A fellow and I did a long-distance "Kay for Kay" trade and this is what I got out of it -- a full-on Kay Kraft plectrum banjo. I see Kay Kraft tenors from time to time, but it's not often that I see a plectrum of any type from this late in the game (1930s). Being a Kay, I expected it to have a bit of funk in the build, but I didn't expect it to have such nice trim! This has a two-piece mahogany neck, thick ply-maple rim, and lots of black/white/black celluloid binding that gives it an upscale presence.
Work included a fret level/dress, a new 11" Elite Renaissance-style head, new bridge, and general setup. I have it strung DGBE using 5-string banjo "10s" minus the 5th string.
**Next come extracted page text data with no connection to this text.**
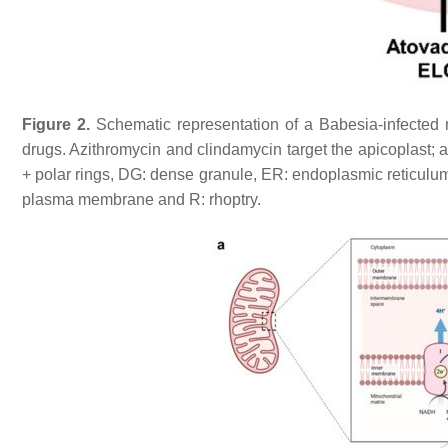
Figure 2.
Schematic representation of a
Babesia
-infected
drugs. Azithromycin and clindamycin target the apicoplast; 
+ polar rings, DG: dense granule, ER: endoplasmic reticulu
plasma membrane and R: rhoptry.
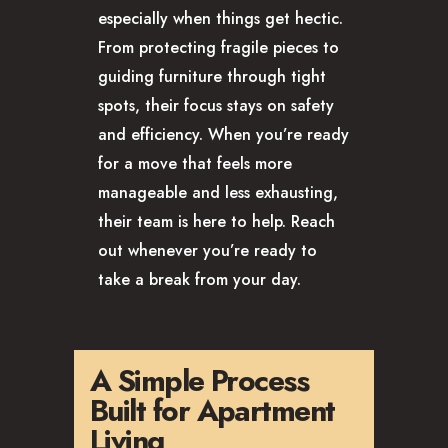
especially when things get hectic.
From protecting fragile pieces to
guiding furniture through tight
spots, their focus stays on safety
and efficiency. When you’re ready
for a move that feels more
manageable and less exhausting,
their team is here to help. Reach
out whenever you’re ready to
take a break from your day.
A Simple Process
Built for Apartment
Living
The "Kay funkiness" comes along for the ride in the way the neck has a light backbow in frets 1-4 and then frets 12 and up. This means that it plays "about right" in frets 1-10 and then starts feeling a little stiff from 12 and above. Because of the backbow I can't adjust the action down to perfect 1/16" at the 12th fret because there'd be a ton of buzz in the 1-4 section. It's thus at a respectable 3/32" and for my use (chord-banging) that's "good enough for government work." It's also got a longish 27 1/4" scale length.
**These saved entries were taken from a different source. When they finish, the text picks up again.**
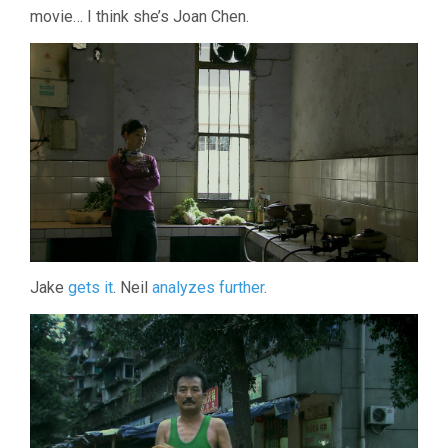
movie… I think she’s Joan Chen.
Jake
gets it
. Neil
analyzes further
.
Kay Kraft instruments always look great, don't they?
While it looks ebony, the fretboard is actually stained maple.
You can see a bit of overtone-muting foam behind the Elite logo.
The resonator uses flamed maple veneer and one of those cool, gold-look decals borrowed from the guitar lineup.
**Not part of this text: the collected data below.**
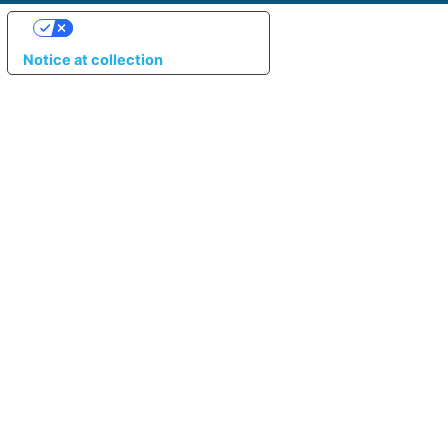
YOUR PRIVACY CHOICES
Notice at collection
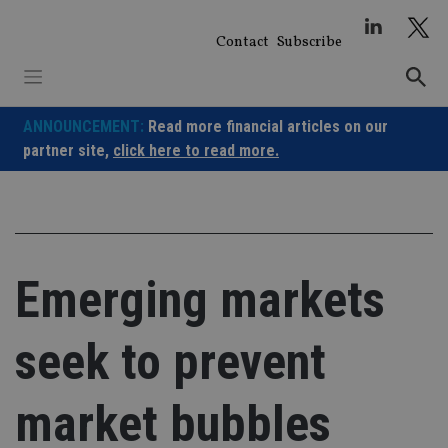
Skip
to
Contact
Subscribe
content
ANNOUNCEMENT:
Read more financial articles on our
partner site,
click here to read more.
Emerging markets
seek to prevent
market bubbles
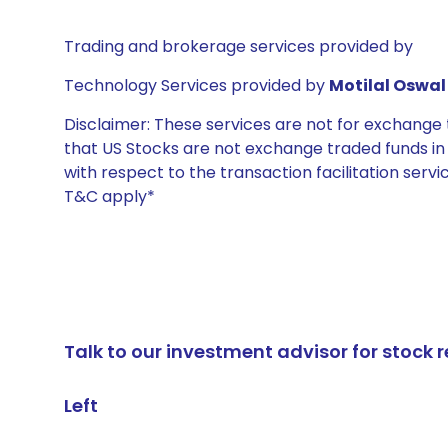
Trading and brokerage services provided by
Technology Services provided by
Motilal Oswal 
Disclaimer: These services are not for exchang
that US Stocks are not exchange traded funds in In
with respect to the transaction facilitation serv
T&C apply*
Talk to our investment advisor for stoc
Left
Original Page patent geared pegs make tuning much easier than the standard-issue friction pegs.
The white/black/white celluloid binding looks pretty handsome on the resonator and fretboard edges. Note also the original side dots!
This rim has a simple hoop tonering on the top of the rim and a simple sleeve "tonering helper" on the side of the rim.
This has Kay's usual variation on the coordinator rod idea.
While the neck has an integrated angle-adjustment gizmo (see next picture), I like to set the angle and then drill and install a "set screw bolt" as well. The reason for that is that Kay's neck adjuster -- no matter how hard you set it with the giant hex bolt on the coordinator rod -- always yields a slightly-wiggly neck. I can't stand that, so I like to lock it in.
Check out the heavy cast flange! It gives the rim some definite heft.